In the first chapter, Goldacre sets out his stall. “Drugs are tested by the people who manufacture them, in poorly designed trials, on hoplessly small numbers of weird, unrepresentative patients, and analysed using techniques that are flawed by design, in such a way that they exaggerate the benefits of treatments,” he writes. “When trials throw up results that companies don’t like, they are perfectly entitled to hide them from doctors and patients . . . academic papers, which everyone thinks of as objective, are often covertly planned and written by people who work directly for the companies, without disclosure.”
Goldacre made his name with the Guardian’s “Bad Science” column but it’s been clear for a while that statistics are what really energise him. Most politicians and journalists notoriously find numbers baffling; very clever and influential people get away with epic innumeracy where a slight verbal stumble would be ruthlessly derided. Contrast the sniggering over David Cameron not knowing the translation of “Magna Carta” with the finding from the Royal Statistical Society that 77 per cent of Labour MPs could not correctly answer the question: “If you spin a coin twice, what is the probability of getting two heads?” (It’s 25 per cent, by the way.)
Doctors do at least have some training in appraising evidence but as Goldacre shows, there are so many ways you can skew a clinical trial that it’s unrealistic to expect a GP or consultant to spot any dodgy data. For example, you could recruit patients to your trial who have no other medical conditions or drug prescriptions, making them more likely to get better. You can test a drug against a sugar-pill placebo, instead of the best current competitor. You can stop a trial early if it looks like it’s going well, or prolong it in the hope that the results will even out. You can find a fluke “clump” of encouraging results about one minor symptom and pretend that’s what the trial was going to measure all along.
Running alongside all of these practices – for which the researchers involved must take some responsibility – is the simple fact that the whole architecture of research publication is tilted towards new, exciting and positive results. There is currently no requirement for the results of every trial to be made public, so naturally academics only want to bother when they’ve found something interesting. Journal editors also worry that research which discovers a treatment has no benefit, or replicates a previous study, is boring. This flatters the drugs and helps their manufacturers reap billions from them.

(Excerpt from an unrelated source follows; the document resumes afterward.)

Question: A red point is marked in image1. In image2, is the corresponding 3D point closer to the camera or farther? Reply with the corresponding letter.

If all this sounds too crunchy, then some of Goldacre’s case studies will remind you why this stuff is important. Take the “Elephant Man” trial in 2006, where six volunteers were left with rotting toes and fingers, unable to breathe without assistance, because they were given a new drug called TGN1412, which had never been tested on humans before. An inquiry into the fiasco found that a medicine with a similar action in the body had been tried on a patient, years before. It had made that person very unwell, but – you guessed it – the research wasn’t published.
On a grander scale, GlaxoSmithKline concealed the fact that one of its anti-depressants, paroxetine, increased the risk of suicide among children. It managed this because the drug was officially only licensed for used in over-18s and because it mixed the safety data for children in with that of adults, diluting the apparent risk.

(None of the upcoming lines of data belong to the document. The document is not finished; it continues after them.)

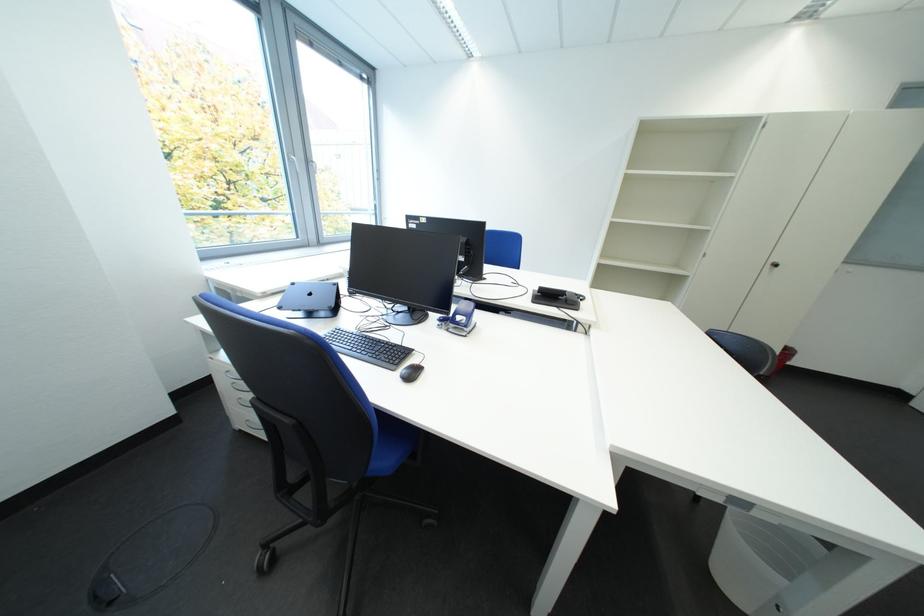
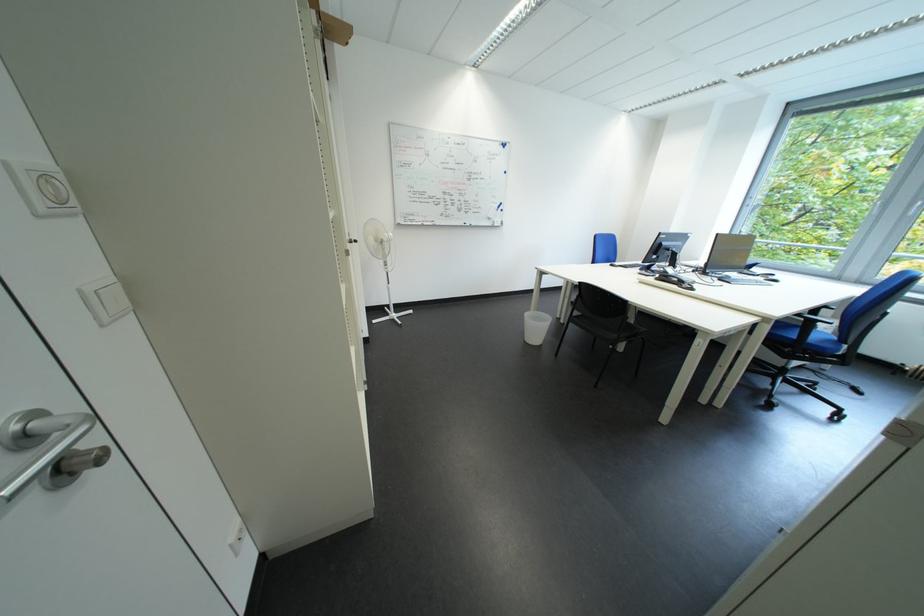
The point at (590, 312) is marked in the first image. Where is the corresponding point in the second image?

(669, 282)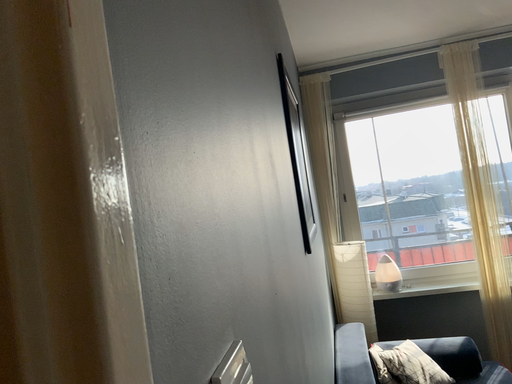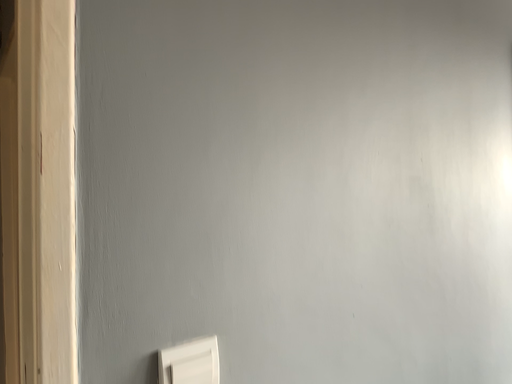
Question: How did the camera likely rotate when shooting the video?

Choices:
 (A) rotated left
 (B) rotated right

Answer: (A)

That case is not all that exceptional. The list of fines given to drug companies is stomach-turning: $1.4bn to Eli Lilly for wrongly promoting a schizophrenia drug; $2.3bn to Pfizer for pushing the painkiller Bextra, and so on. These huge sums explain the grand failure that lies behind the scandal of Bad Pharma: regulation. As in banking, the regulators struggled to operate across different jurisdictions, against multinational companies with far more money than them; as in Hackgate, they have been too cosy with the industry they are supposed to patrol.

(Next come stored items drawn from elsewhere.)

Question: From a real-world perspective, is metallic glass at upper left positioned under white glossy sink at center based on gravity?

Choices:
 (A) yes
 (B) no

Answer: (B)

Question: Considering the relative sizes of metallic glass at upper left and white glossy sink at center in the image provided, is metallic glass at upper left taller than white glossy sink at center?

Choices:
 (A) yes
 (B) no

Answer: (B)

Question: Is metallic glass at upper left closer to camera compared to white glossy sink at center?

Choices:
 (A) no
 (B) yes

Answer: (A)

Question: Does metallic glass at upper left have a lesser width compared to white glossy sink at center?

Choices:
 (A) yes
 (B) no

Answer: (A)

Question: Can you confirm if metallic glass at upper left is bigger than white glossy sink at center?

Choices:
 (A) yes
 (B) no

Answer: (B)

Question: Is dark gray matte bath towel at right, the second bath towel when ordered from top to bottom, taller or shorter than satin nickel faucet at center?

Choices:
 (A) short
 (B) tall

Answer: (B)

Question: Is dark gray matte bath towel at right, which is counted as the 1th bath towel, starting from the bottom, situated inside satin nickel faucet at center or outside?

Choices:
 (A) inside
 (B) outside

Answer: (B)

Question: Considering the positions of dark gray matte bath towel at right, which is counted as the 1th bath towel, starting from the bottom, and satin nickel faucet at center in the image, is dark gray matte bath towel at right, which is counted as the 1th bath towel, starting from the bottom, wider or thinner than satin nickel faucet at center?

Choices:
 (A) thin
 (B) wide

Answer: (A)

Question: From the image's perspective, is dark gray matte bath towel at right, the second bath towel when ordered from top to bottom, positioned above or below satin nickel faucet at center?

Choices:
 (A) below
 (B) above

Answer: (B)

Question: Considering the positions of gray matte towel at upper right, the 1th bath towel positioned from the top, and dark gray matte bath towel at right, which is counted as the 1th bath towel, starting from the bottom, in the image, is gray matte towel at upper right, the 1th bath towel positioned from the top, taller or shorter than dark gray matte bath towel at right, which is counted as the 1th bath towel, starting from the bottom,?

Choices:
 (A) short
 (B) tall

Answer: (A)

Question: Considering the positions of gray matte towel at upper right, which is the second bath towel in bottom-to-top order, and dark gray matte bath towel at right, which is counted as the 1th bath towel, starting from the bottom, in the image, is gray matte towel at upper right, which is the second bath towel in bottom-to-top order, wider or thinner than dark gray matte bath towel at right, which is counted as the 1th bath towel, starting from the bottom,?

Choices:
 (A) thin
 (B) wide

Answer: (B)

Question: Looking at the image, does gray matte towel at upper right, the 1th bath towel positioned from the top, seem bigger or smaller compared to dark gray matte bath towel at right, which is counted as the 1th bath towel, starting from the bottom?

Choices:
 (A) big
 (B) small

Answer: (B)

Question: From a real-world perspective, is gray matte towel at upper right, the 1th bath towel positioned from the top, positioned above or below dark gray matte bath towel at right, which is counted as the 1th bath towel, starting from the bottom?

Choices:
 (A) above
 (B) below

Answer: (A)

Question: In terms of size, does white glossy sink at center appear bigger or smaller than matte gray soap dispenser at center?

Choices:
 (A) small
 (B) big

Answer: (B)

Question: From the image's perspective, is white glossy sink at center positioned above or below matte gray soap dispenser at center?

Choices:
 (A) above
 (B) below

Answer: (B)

But the real strength of Goldacre’s book is that he has answers. If poorly funded and easily swayed regulators can’t police the industry, then make the data available to everyone. Replace bewildering consent forms with shorter ones in plain English. Scrap the endless drug information labels that list every conceivable side effect (from heart attacks to bad breath) with simple checklists that show how common they are.
This is an important book. Ben Goldacre is angry, and by the time you put Bad Pharma down, you should be too.